In the Court of Appeal, it was argued that no fraud was committed because Ms Ruka was at all relevant times suffering from battered woman’s syndrome which meant that she lacked the necessary mental commitment to a relationship so as to be living in a “relationship in the nature of a marriage” for the purpose of s 63 of the Social Security Act 1964. It was argued that she was incapable of rational decision-making and, in particular, unable to take steps to terminate her relationship with Mr T.
In delivering the majority decision, Thomas J held that an assumption of financial interdependence is essential before a relationship can be regarded as being in the nature of a marriage. Physically, aspects of the relationship remain relevant as indicia of a relationship in the nature of a marriage, but they must be taken into account having regard to the effects of the battering relationship or violence.
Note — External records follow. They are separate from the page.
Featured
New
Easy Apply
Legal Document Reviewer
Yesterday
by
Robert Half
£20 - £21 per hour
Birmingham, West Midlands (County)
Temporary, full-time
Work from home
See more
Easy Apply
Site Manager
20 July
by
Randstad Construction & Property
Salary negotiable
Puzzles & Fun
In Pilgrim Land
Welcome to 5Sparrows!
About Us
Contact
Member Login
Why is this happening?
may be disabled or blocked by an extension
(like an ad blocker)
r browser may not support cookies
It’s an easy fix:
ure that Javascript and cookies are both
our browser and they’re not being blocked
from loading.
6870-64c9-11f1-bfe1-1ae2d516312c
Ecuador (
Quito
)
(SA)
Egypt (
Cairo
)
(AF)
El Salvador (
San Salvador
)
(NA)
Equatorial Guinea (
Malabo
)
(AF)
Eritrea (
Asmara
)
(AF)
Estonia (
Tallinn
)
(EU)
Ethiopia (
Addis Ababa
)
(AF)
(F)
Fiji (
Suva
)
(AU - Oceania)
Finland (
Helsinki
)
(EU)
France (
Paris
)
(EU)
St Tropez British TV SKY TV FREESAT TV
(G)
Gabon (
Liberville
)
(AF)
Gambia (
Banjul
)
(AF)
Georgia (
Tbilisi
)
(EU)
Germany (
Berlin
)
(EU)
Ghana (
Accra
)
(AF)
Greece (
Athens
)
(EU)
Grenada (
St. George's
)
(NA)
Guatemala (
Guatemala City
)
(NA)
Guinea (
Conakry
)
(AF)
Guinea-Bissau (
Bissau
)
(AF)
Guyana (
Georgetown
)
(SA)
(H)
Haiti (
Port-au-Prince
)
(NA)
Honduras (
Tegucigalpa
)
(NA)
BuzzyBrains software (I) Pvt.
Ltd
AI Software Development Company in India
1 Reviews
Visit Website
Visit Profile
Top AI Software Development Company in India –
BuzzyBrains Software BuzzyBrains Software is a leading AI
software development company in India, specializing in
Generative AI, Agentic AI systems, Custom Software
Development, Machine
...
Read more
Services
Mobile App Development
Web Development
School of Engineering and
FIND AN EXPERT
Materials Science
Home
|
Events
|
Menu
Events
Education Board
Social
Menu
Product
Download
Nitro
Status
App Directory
Less weight, if any, would need to be given to, for example, the fact that the parties live together when the woman is staying under the same roof as the perpetrator out of fear and helplessness.
The Court held that there was no doubt that Ms Ruka suffered from battered woman’s syndrome, and that the mental and emotional commitment necessary to comprise a relationship in the nature of marriage did not exist in this case. The Court also held that financial independence or responsibility in this case was totally lacking. Ms Ruka’s convictions were quashed.
AWLA also made submissions in Z v Z [1997] 2 NZLR 258, where they were granted leave to appear as amicus curiae on the issue of future earnings. Denese Bates KC and Hon. Vivienne Ullrich KC appeared for AWLA at the hearing.
This was a Court of Appeal case concerning whether a spouse’s earning capacity is “property” within the meaning of the term in the Matrimonial Property Act 1976. More broadly, the Court was asked to determine whether the increase in earning ability gained during the marriage from acquiring degrees and qualifications and improving career skills and expertise could constitute matrimonial property and therefore, whether one spouse could be compensated after separation for helping create a potential for greater lifetime earnings for the other spouse.
The parties to the litigation had married in 1966 and separated 28 years later. When the parties married, the wife was working and earning a higher salary than her husband, who was studying at the time. The wife stopped working a year before the birth of the couple’s first child. The husband qualified as an accountant in 1968 and became a partner in an accountancy firm. In 1994 (the year of separation), he earned over $300,000 per year.
The Court held that it was not Parliament’s intention to include a spouse’s enhanced earning capacity within the scope of matrimonial property for the purposes of the Act. The Court acknowledged it had reached that conclusion notwithstanding the strength of the argument advanced for the wife that to treat enhanced earning capacity as matrimonial property was consistent with the policy and spirit of the legislation. The long title of the Act supported the wife’s argument. Having regard to this premise, it was difficult to refute the contention that excluding a wife whose contribution to the matrimonial partnership has been the management of the home and the care of the children from sharing in the husband’s increased earning power, which they had jointly worked for, perpetuated the injustice the Act was aimed at remedying. However, as the Court was bound to interpret the Act, not to amend it, it had to give effect to Parliament’s intention and find that a spouse’s enhanced earning capacity did not constitute “property”.